Text section —

▬▬▬▬▬▬▬▬▬▬

That it was the Arizona Cardinals that administered the blow this season seems particularly cruel.  The Cardinals, except for their one foray into the Super Bowl, have been perennially one of the worst franchises in the NFL.  Now even they're laughing at the Browns.

And while I don't necessarily have a great desire to revisit one painful season after another as the Browns now careen toward their real favorite season—draft season—there are always those reminders of just why the Browns are who they are.

No matter how many times they do a reset on this franchise they just can't get it right.  Mike "The Big No Show" Holmgren is the latest architect and while he bitched and groused at the media a week ago not to report that it's all just a bunch of "same old same old" with this team, he's done absolutely nothing to provide any evidence to the contrary.

In his first full year at the helm, Holmgren decided that what the team and its fans needed most was to waste a season so he kept Eric Mangini as head coach despite the fact that Mangini and his approach to football and those who play it is at the extreme opposite of pretty much everything Holmgren stands for. 

But Holmgren decided to assuage Mangini's feelings rather than be a good steward for the people who pay his salary—the fans—and allowed Mangini to basically hang himself in the worst lame duck role ever invented.

▬▬▬▬▬▬▬▬▬▬

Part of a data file
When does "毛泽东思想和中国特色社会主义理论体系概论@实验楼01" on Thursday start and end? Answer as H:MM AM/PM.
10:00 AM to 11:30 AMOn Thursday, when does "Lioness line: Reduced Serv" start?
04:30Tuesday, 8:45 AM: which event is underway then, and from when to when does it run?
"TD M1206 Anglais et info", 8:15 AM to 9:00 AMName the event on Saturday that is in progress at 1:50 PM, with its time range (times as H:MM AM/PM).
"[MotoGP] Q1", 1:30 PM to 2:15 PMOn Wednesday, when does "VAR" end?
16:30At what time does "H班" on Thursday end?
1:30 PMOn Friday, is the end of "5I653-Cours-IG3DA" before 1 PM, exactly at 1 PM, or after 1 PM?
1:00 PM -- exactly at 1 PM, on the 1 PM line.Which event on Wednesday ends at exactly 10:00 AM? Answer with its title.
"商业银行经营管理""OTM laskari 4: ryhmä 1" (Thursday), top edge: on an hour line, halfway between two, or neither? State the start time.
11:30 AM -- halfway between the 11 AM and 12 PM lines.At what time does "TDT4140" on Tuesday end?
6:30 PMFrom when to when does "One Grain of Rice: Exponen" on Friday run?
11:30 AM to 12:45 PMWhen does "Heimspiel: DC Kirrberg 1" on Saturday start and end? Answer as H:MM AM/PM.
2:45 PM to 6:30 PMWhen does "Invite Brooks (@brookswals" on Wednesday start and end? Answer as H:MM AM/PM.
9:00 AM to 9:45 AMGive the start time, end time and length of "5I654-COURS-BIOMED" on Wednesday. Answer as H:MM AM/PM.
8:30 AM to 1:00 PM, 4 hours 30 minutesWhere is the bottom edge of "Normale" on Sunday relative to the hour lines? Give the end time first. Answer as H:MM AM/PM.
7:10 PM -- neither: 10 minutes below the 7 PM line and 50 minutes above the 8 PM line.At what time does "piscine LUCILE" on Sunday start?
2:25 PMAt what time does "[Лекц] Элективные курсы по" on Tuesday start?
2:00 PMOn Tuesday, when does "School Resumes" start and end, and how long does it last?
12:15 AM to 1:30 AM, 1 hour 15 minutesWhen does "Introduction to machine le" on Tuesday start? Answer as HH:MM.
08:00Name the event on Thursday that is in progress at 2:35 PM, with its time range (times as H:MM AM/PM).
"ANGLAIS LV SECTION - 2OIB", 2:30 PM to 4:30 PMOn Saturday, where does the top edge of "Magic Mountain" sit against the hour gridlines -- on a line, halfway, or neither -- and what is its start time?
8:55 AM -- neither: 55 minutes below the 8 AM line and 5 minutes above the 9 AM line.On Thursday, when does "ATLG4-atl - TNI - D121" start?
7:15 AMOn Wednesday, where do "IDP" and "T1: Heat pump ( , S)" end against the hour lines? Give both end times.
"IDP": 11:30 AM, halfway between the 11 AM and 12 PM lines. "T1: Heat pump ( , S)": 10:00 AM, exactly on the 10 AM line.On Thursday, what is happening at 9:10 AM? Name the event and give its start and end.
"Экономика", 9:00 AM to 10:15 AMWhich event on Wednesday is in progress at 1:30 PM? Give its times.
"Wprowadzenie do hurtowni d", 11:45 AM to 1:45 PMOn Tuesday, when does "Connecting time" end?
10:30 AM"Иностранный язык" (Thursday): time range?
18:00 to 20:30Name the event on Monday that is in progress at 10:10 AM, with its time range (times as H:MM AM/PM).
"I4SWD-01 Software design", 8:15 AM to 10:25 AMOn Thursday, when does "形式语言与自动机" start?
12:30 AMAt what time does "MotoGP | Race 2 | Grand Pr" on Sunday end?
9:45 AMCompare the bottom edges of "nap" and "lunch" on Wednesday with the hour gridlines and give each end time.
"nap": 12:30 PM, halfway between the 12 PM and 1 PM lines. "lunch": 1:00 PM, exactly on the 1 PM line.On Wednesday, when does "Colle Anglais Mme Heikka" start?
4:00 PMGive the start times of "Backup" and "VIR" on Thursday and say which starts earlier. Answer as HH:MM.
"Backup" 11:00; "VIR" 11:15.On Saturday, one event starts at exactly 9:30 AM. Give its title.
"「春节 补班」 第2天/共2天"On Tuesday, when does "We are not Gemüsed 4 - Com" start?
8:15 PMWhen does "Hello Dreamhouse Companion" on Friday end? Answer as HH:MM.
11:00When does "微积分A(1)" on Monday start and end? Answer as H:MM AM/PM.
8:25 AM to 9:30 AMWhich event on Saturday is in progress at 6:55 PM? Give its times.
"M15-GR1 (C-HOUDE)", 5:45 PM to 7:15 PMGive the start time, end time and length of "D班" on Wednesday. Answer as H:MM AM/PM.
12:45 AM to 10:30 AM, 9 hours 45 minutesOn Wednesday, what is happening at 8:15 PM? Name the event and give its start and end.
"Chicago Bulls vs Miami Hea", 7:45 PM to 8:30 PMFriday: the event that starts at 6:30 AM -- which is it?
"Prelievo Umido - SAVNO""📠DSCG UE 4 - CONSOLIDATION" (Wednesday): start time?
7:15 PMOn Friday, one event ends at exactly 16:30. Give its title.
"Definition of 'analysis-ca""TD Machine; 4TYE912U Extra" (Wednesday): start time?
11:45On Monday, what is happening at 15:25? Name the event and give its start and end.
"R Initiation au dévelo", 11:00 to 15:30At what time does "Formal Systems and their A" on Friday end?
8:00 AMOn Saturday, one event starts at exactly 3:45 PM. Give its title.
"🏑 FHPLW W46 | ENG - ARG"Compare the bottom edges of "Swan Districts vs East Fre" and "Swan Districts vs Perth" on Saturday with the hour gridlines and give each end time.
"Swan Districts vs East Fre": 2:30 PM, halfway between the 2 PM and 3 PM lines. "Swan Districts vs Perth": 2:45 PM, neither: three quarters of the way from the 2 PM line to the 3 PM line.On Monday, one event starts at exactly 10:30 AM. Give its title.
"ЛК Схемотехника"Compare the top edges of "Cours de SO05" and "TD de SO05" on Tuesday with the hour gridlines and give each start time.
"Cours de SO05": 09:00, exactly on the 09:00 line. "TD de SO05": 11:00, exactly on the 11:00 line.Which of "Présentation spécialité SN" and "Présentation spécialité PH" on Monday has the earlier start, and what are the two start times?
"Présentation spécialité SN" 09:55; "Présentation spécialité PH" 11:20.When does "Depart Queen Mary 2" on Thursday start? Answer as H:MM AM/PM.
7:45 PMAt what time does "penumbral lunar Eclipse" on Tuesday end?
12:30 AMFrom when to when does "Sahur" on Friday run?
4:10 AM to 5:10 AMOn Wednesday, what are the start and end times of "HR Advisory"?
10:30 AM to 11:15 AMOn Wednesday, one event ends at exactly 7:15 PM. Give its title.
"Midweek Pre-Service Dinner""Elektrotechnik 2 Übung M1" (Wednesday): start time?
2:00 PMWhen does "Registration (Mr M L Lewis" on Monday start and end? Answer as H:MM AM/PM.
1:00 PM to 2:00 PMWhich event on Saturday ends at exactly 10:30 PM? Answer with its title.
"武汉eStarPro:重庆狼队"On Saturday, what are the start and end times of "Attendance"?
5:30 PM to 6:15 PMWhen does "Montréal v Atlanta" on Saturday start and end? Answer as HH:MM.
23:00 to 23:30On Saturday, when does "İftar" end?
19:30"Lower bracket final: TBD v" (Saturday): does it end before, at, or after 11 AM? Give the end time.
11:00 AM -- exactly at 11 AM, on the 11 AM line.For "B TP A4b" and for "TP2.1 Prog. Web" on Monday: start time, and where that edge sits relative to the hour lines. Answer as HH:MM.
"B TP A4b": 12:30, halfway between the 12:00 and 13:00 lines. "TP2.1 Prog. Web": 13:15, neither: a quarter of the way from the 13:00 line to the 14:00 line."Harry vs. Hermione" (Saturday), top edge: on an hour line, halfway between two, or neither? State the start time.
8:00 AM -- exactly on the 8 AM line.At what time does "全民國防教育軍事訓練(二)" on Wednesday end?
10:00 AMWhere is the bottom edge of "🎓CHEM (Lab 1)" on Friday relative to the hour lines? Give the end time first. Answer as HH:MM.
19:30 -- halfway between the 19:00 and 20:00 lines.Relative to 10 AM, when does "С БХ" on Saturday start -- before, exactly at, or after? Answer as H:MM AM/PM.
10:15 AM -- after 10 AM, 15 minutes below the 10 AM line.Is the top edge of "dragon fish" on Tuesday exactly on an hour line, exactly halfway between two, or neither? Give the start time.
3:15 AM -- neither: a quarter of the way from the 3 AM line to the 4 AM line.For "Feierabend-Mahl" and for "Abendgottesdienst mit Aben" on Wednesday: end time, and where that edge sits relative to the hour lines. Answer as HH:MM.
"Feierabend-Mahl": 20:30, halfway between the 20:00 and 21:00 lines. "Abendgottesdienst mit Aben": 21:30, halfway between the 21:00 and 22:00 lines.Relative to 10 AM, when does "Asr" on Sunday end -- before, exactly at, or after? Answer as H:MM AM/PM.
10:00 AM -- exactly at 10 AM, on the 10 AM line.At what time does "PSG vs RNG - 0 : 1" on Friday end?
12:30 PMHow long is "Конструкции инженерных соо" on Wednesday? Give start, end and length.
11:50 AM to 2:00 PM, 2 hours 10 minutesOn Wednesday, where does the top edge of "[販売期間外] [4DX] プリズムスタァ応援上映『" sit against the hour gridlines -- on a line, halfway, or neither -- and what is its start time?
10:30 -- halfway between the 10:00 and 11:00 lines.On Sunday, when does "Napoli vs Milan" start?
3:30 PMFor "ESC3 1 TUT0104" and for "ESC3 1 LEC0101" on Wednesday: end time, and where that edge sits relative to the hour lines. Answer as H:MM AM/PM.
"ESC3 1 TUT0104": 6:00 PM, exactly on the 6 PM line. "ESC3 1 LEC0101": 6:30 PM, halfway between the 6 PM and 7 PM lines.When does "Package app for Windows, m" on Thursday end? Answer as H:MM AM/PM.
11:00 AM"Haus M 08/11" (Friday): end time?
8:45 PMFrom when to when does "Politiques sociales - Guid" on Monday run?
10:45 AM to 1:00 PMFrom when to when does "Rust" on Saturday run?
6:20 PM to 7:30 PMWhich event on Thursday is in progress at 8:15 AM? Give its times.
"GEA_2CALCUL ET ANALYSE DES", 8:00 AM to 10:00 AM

▬▬▬▬▬▬▬▬▬▬

Please extract the part of the column on the Browns starting with "But Holmgren decided" and going on through "role ever invented.". The items are separate material.

Solution for this exercise —
But Holmgren decided to assuage Mangini's feelings rather than be a good steward for the people who pay his salary—the fans—and allowed Mangini to basically hang himself in the worst lame duck role ever invented.